The intragenic EREG CpGs p143 and p297 were methylated in the four cell lines SW480, RKO, LIM1215 and CaCO2. Therefore, it was also tested if methylation changed after DAC treatment (see figure 16). In contrast to what was observed for AREG, methylation of the EREG CpGs did not decrease in SW480 and LIM1215, although SW480, for example, had a methylation index similar to theAREG CpGs. In RKO and CaCO2 methylation of the CpGs decreased. The strongest effect was observed in CaCO2.

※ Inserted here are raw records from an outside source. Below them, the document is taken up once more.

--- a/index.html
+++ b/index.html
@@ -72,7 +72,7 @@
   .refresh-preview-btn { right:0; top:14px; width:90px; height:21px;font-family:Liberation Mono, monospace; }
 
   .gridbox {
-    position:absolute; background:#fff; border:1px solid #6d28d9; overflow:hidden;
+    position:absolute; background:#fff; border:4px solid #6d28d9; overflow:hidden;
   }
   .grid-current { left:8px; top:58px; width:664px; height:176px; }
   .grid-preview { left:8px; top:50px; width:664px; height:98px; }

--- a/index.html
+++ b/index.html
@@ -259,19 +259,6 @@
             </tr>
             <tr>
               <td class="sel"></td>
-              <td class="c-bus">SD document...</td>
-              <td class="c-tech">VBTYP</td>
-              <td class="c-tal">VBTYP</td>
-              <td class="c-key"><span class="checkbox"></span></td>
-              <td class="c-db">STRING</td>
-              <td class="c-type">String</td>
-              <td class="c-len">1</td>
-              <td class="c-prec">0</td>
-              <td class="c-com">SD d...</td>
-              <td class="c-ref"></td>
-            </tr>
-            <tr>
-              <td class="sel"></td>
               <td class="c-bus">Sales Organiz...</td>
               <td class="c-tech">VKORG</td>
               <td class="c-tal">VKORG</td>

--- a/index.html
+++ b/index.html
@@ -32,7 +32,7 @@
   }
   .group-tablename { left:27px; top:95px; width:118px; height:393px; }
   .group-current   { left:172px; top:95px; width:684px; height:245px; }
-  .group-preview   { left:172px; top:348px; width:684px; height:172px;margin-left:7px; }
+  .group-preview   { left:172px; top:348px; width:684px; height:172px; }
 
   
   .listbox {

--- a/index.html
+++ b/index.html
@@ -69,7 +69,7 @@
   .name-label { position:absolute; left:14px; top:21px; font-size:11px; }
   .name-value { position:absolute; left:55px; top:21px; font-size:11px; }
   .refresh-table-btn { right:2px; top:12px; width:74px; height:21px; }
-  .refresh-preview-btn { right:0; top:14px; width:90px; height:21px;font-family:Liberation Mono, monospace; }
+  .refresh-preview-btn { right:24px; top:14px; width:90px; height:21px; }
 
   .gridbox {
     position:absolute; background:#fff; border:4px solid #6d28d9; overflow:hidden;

However, EREG mRNA expression did not change in CaCO2 after DAC treatment (see figure 4). Unfortunately, the samples RKO 72 h and 144 h as well as LIM1215 96 h -144 h did not give a result at the msSNuPE experiment.
Figure 17:
SW480:
LIM1215:
Figure 17: AREG intragenic methylation after TSA treatment: SW480 and LIM1215 were tested for their intragenic methylation at AREG CpG p150 and p220 after treatment with 25 ng/ml TSA at six different timepoints. The methylation index (MI) shows the content of methy-lation indicating products within the primer extension products in msSNuPE-experiments and is an indicator for DNA methylation at the given CpG. A methylation index of 1 means fully methylated whereas a methylation index of 0 means fully unmethylated.

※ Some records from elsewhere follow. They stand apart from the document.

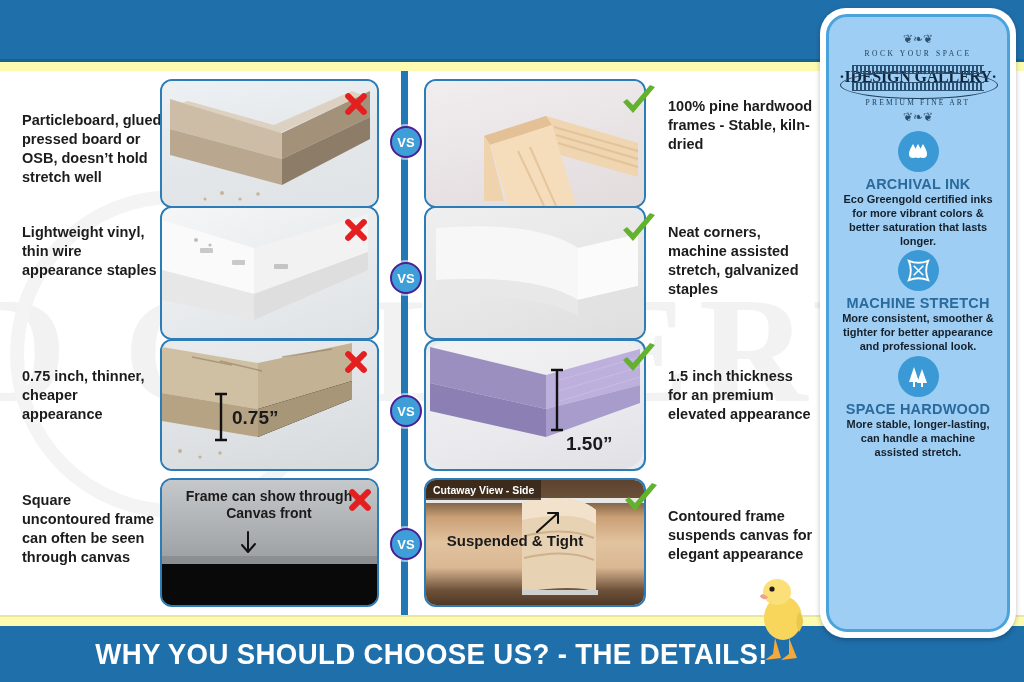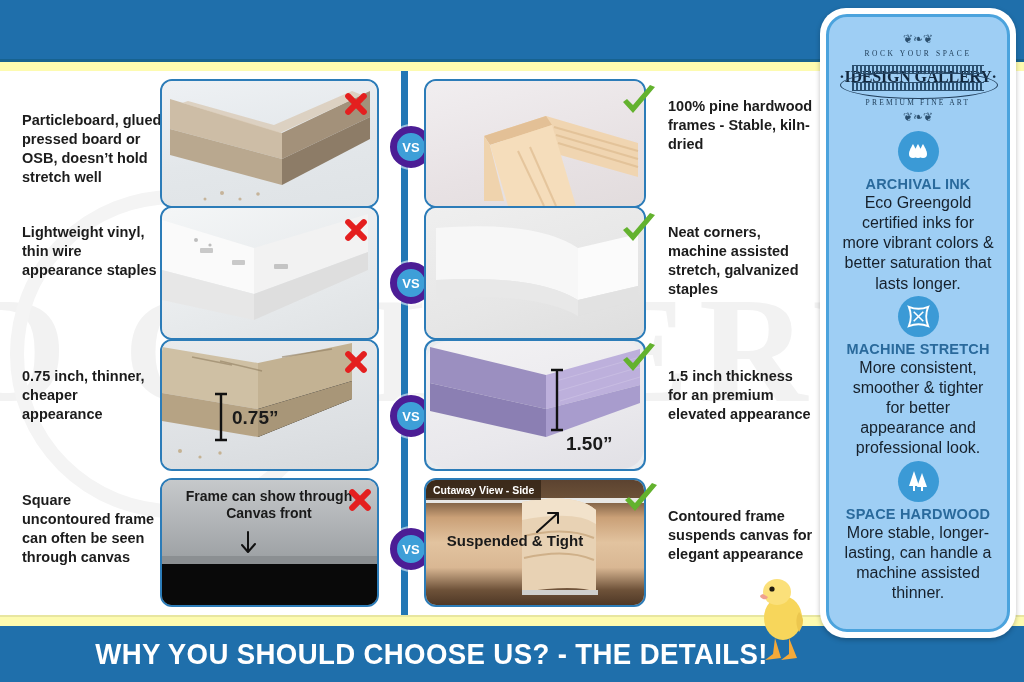--- a/index.html
+++ b/index.html
@@ -61,7 +61,7 @@
   }
   .vs-badge{
     position:absolute;width:28px;height:28px;border-radius:50%;
-    background:#3e9fd8;border:7px solid #4c1d95;
+    background:#3e9fd8;border:2px solid #4c1d95;
     color:#ffffff;font-size:13px;font-weight:bold;
     display:flex;align-items:center;justify-content:center;
     letter-spacing:0px;z-index:3;left:390px;

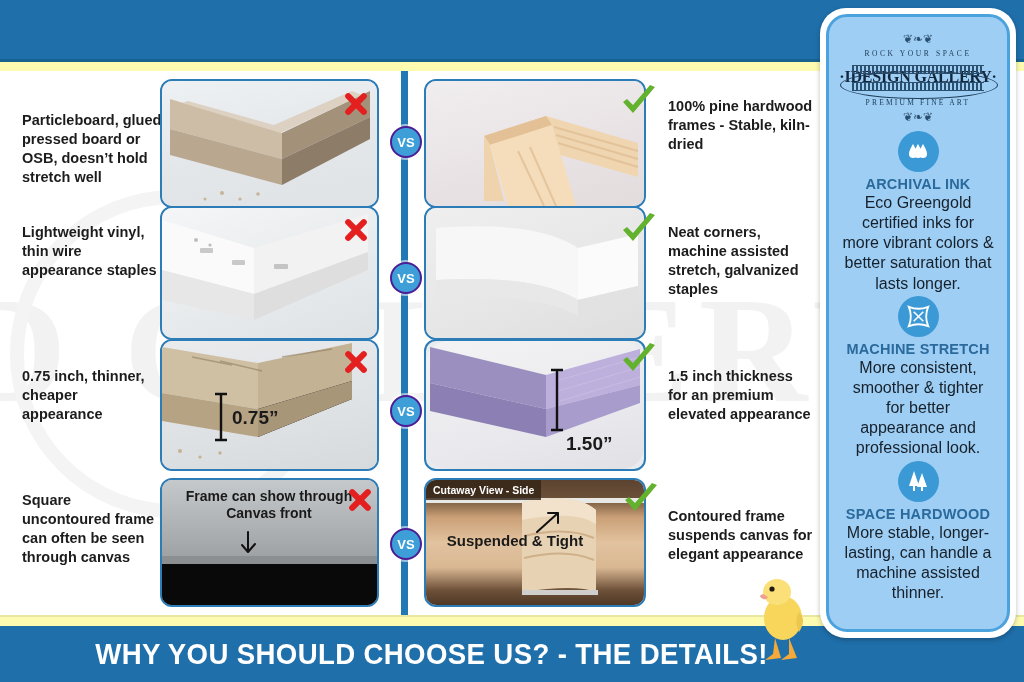--- a/index.html
+++ b/index.html
@@ -154,7 +154,7 @@
     margin-bottom:1px;
   }
   .feat-desc{
-    color:#16202b;font-size:16px;font-weight:normal;line-height:1.26;
+    color:#16202b;font-size:11px;font-weight:bold;line-height:1.26;
     padding:0 4px;
     text-align:center;
   }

In addition to investigating the effect of DAC treatment it was also tested, whether HDACis have an effect on the intragenic methylation of theAREG gene, since treatment with HDACis mainly led to an increase of AREG expression, too (see section 3.2.2). The effect of TSA onto the methylation ofAREG CpGs p150 and p220 is shown for the cells SW480 and LIM1215 in figure 17. Both cells differ in their initial methylation index, but in contrast to DAC treatment, methylation of the tested CpGs was changed upon
TSA treatment in none of the cells. However, in LIM1215 a reduction of CpG p150 methylation was observed from MI = 0.8 to MI = 0.6. A tendency was also seen for CpG p220 but to a lower extend.

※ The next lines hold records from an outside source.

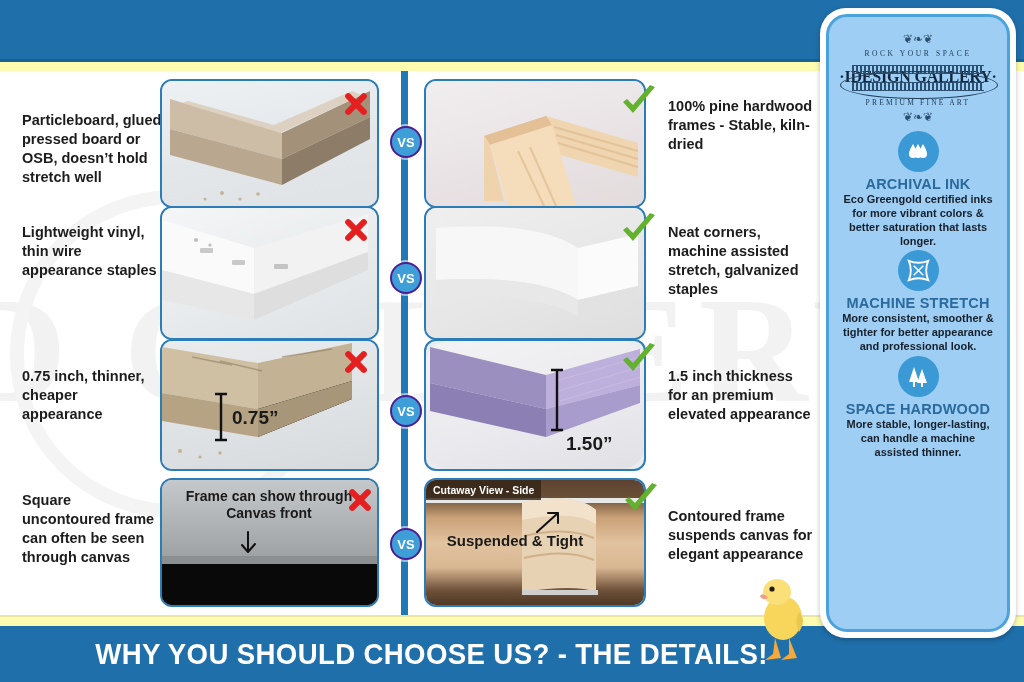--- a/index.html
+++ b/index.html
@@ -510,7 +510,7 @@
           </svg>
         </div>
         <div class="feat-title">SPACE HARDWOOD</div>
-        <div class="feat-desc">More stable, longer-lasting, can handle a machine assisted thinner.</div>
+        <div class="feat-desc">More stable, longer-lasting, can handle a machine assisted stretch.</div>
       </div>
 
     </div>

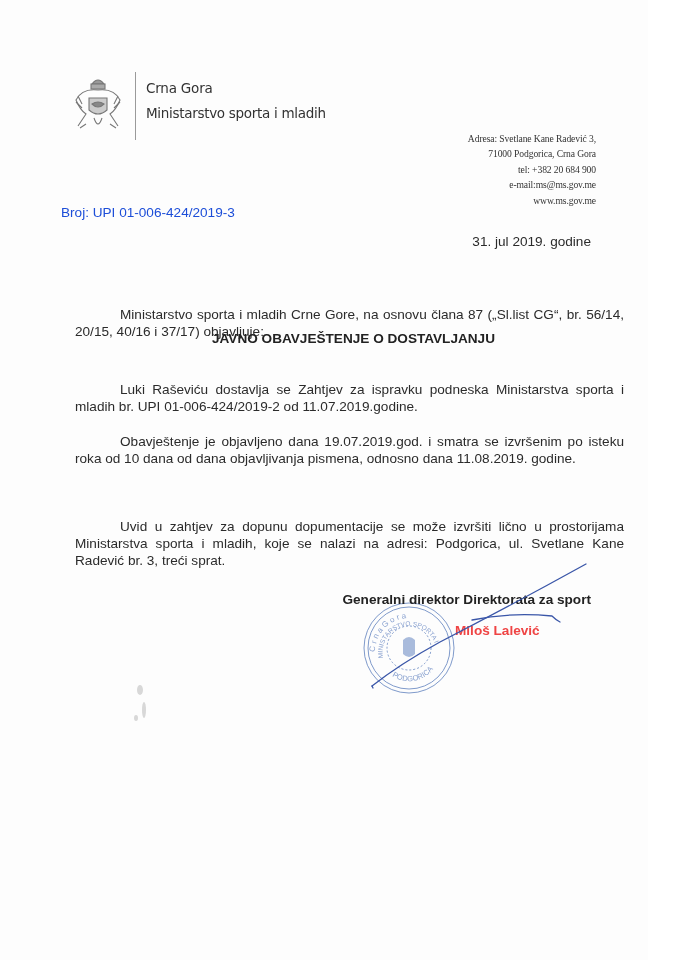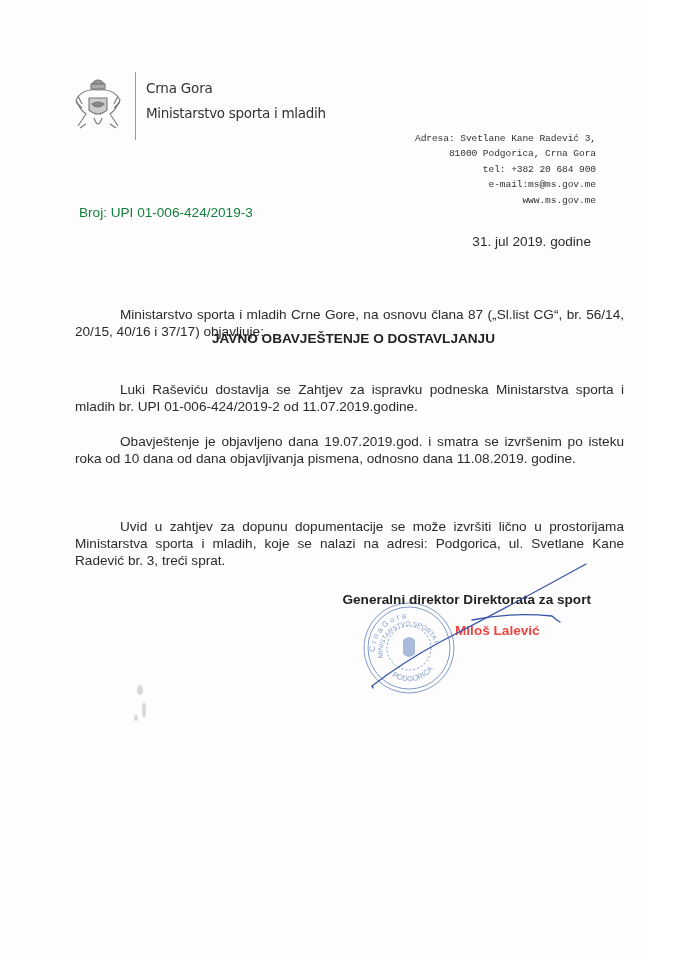--- a/index.html
+++ b/index.html
@@ -12,7 +12,7 @@
   .vrule { position: absolute; left: 135px; top: 72px; width: 1px; height: 68px; background: #9a9a9a; }
   .org1 { position: absolute; left: 146px; top: 80px; font-family: "DejaVu Sans", sans-serif; font-size: 13.5px; color: #333; letter-spacing: -0.2px; }
   .org2 { position: absolute; left: 146px; top: 105px; font-family: "DejaVu Sans", sans-serif; font-size: 13.5px; color: #333; letter-spacing: -0.3px; }
-  .addr { position: absolute; right: 52px; top: 131px; text-align: right; font-family: Liberation Mono, monospace; font-size: 9.6px; line-height: 15.4px; color: #333; letter-spacing: -0.1px; }
+  .addr { position: absolute; right: 52px; top: 131px; text-align: right; font-family: Liberation Serif, serif; font-size: 9.6px; line-height: 15.4px; color: #333; letter-spacing: -0.1px; }
   .broj { position: absolute; left: 79px; top: 205px; font-size: 13.6px; color: #15803d; }
   .date { position: absolute; right: 57px; top: 205px; font-size: 13.6px; color: #2b2b2b; margin-top: 29px; }
   .para { position: absolute; left: 75px; width: 549px; font-size: 13.6px; line-height: 17px; text-align: justify; color: #2b2b2b; }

Besides the effect of TSA, the effect of Valproat on the methylation of the intragenic AREG CpGs (see figure 18) and EREG CpGs (see figure 19) was tested, too. Neither AREG nor EREG methylation was influenced by Valproat in the tested cells.
Figure 18:
SW480:
RKO:
LIM1215:
Figure 18: AREG intragenic methylation after Valproat treatment: SW480, RKO and LIM1215 were tested for their intragenic methylation at AREG CpG p150 and p220 after treatment with 1 mM or 2 mM Valproat (Valproat 1 and 2) in four different timepoints. The methylation index shows the content of methylation indicating products within the primer ex-tension products in msSNuPE-experiments and is an indicator for DNA methylation at the given CpG. A methylation index of 1 means fully methylated whereas a methylation index of 0 means fully unmethylated.
Figure 19:
SW480:
RKO:
LIM1215:
CaCO2:
Figure 19: EREG intragenic methylation after Valproat treatment: Four different cell lines were tested for their intragenic methylation at EREG CpG p143 and p297 after treatment with 1 mM or 2 mM Valproat (Valproat 1 and 2) in four different timepoints. The Methylation index was calculated after msSNuPE experiment. A methylation index of 1 means fully methylated whereas a methylation index of 0 means fully unmethylated.
To summarize, DAC treatment led to a decrease of methylation at the intragenic AREG CpGs. Contrary, DAC had a lower effect on the methylation of the intragenic CpGs of theEREG gene. The HDACis TSA and Valproat did not influence methylation.